Inconsistencies in Defense Minister Tomomi Inada's remarks on U.N. peacekeeping operations in South Sudan have raised questions as to whether she properly controls the ministry.

Four opposition parties, including the Democratic Party (DP), have agreed to demand Inada step down from her post.

The Defense Ministry has released daily reports compiled by the Ground Self-Defense Force (GSDF) unit participating in the mission, which vividly describes an armed conflict that broke out in South Sudan in July last year. "Fierce combat using tanks and artillery has been confirmed," one of the reports partly reads.

With regard to the fact that the word "combat" frequently appears in these daily reports, opposition parties have grilled the defense minister over whether the GSDF unit's activities in South Sudan could constitute a violation of war-renouncing Article 9 of the Constitution and the five principles of Japan's participation in peacekeeping operations. There are growing calls urging the government to pull GSDF personnel out of South Sudan.

Diet debate on the issue focuses on the wording in the daily reports and the interpretation of the situation in South Sudan. Priority should be placed on accurately grasping the local situation, deepening discussions on the GSDF's activities there and preparing to withdraw GSDF personnel should they become unable to conduct meaningful activities.

The government explained the term "combat" was used in the daily reports as a general term. Noting that there is no country or a similar entity that could be a warring party in South Sudan, the government claims that what can be legally interpreted as an "act of combat" has not occurred in the area.

However, Inada's remarks in the Diet could be taken to mean that the word "combat" was changed to "conflict" to keep consistency between the GSDF activities and Article 9 of the Constitution. Inada was frequently at a loss for an answer and Prime Minister Shinzo Abe replied for her. A lack of consistency in the defense minister's Diet remarks has caused serious problems.

Moreover, it is problematic that the government instructed the GSDF to use the word "combat" after fully understanding its meaning. If the government suppresses reports by GSDF personnel engaged in peacekeeping operations in South Sudan for the sake of Diet deliberations, accurate information on the situation of the area, where U.N. peacekeeping operations are underway, cannot be conveyed to the public.

In response to an information disclosure request, the Defense Ministry had initially refused to release the daily reports on the grounds that the documents had been discarded. After ruling Liberal Democratic Party legislators urged the ministry to examine if the documents had actually been discarded, the ministry responded that they found electronic data on the documents and released them.

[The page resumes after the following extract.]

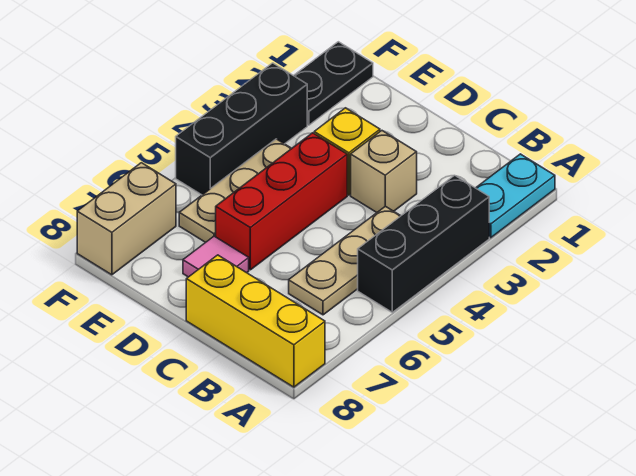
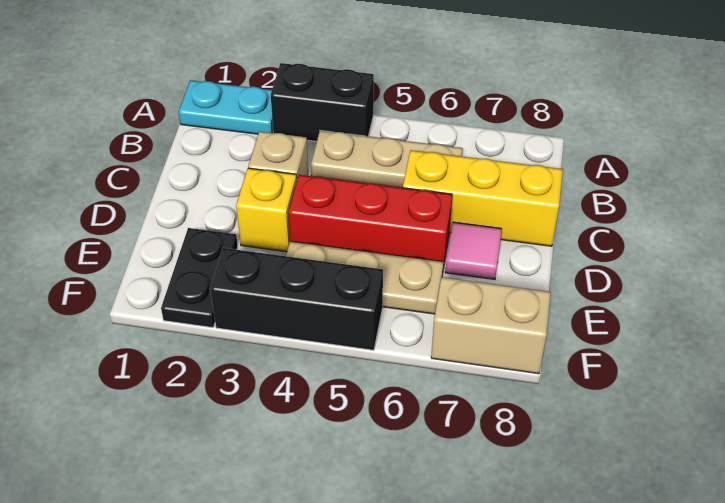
black 1x3 brick [358,175,489,312] -> black 1x2 brick [271,63,374,141]
yellow 1x3 brick [186,255,325,387] -> yellow 1x3 brick turned to [403,150,563,246]
black 1x2 plate [294,42,373,125] -> black 1x2 plate turned to [161,228,238,328]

It is hard to understand why it took ministry officials one month to report the discovery of the electronic data on the reports to the defense minister. Isn't this because of Inada's failure to control the ministry or the lack of a system to swiftly convey important information to the minister?

There are numerous problems involving the way the ministry manages in-house documents. Why did the ministry need to discard the daily reports? Inada denies that the ministry attempted to cover up relevant information.

If primary information is discarded, it could allow the government to release only convenient information to the public, making it difficult to examine relevant information later. The Defense Ministry says it will try to preserve in-house documents for at least six months, but it is not difficult to preserve electronic data over a long period. The ministry should fundamentally review the way it manages its in-house documents.